## Selected text

Portiuncula staff commence training on new telemedicine technology

Staff based at Portiuncula Hospital, Ballinasloe, have commenced training on new telemedicine machines which will provide 24-hour services to the hospital, including an emergency stroke service that will save local lives.

Earlier this year Portiuncula took delivery of a new telemedicine stroke machine, which not only provides stroke services but can also be used by consultants based anywhere in the world to assess local patients. Initially, the machines will be used to link the Intensive Care Unit [ICU] at Portiuncula with some of the major hospitals in the country. This will allow for critically ill patients to remain in the ICU at Portiuncula while under the care of some of the top specialists in the field.

“This is a major step forward because instead of patients having to wait to get a specialist ICU bed in some of the bigger centres, they can remain in their local hospital with access to the best medical advice and the care of the local expert ICU staff,” explained Independent TD Denis Naughten. “The machine in question, the Teledoc stroke machine, will over time transform the way we provide medicine in our level three hospitals. It has the ability to ensure that these hospitals have one of the best emergency stroke services in the world.

This new machine is one of seven which, until exposed by Deputy Naughten, remained in storage for a number of years in a warehouse in Cork waiting to be rolled out by the HSE to hospitals throughout the country. “The importance of this machine to the hospital cannot be underestimated, particularly since the loss of Potiuncula’s stroke consultant in March, 2013,” Naughten says.

## Information shown
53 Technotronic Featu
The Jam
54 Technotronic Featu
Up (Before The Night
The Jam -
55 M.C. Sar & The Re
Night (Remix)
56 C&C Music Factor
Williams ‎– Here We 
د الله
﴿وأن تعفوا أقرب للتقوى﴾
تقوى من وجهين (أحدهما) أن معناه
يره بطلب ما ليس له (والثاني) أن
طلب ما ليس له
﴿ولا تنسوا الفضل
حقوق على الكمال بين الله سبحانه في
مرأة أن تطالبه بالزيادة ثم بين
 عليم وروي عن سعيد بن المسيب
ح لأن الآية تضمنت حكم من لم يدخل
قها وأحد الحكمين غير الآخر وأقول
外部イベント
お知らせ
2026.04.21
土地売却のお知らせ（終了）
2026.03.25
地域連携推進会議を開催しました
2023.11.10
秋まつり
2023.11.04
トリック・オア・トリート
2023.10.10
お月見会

* * *

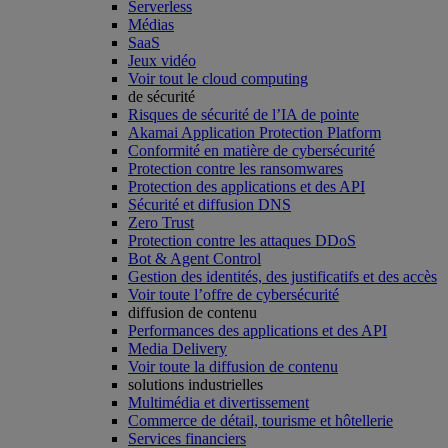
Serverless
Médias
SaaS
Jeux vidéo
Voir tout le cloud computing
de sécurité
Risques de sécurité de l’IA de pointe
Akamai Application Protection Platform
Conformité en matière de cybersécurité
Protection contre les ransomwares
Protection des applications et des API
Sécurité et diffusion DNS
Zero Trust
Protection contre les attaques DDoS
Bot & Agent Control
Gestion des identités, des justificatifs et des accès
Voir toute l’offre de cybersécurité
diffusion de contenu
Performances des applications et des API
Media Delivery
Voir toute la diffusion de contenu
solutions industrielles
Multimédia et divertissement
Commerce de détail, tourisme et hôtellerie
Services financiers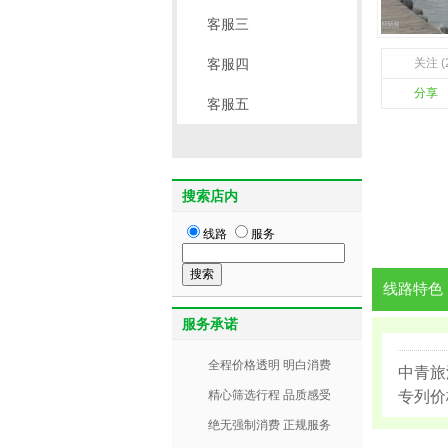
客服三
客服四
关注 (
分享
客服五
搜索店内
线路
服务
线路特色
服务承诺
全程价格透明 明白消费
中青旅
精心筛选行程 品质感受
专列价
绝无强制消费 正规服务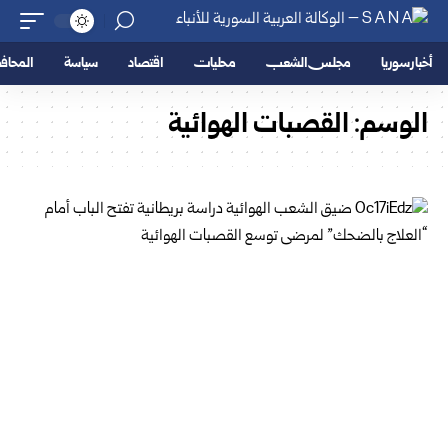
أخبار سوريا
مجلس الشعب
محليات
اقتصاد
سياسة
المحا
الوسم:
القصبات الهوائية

## Work instructions
In the article on Portiuncula's telemedicine training, why does Denis Naughten call linking the hospital's ICU with major hospitals "a major step forward"? Answer in one to three sentences.

## Output for this exercise
Patients no longer have to wait for a specialist ICU bed in one of the bigger centers. They can stay in their local hospital, where they get the best medical advice and the care of the local expert ICU staff.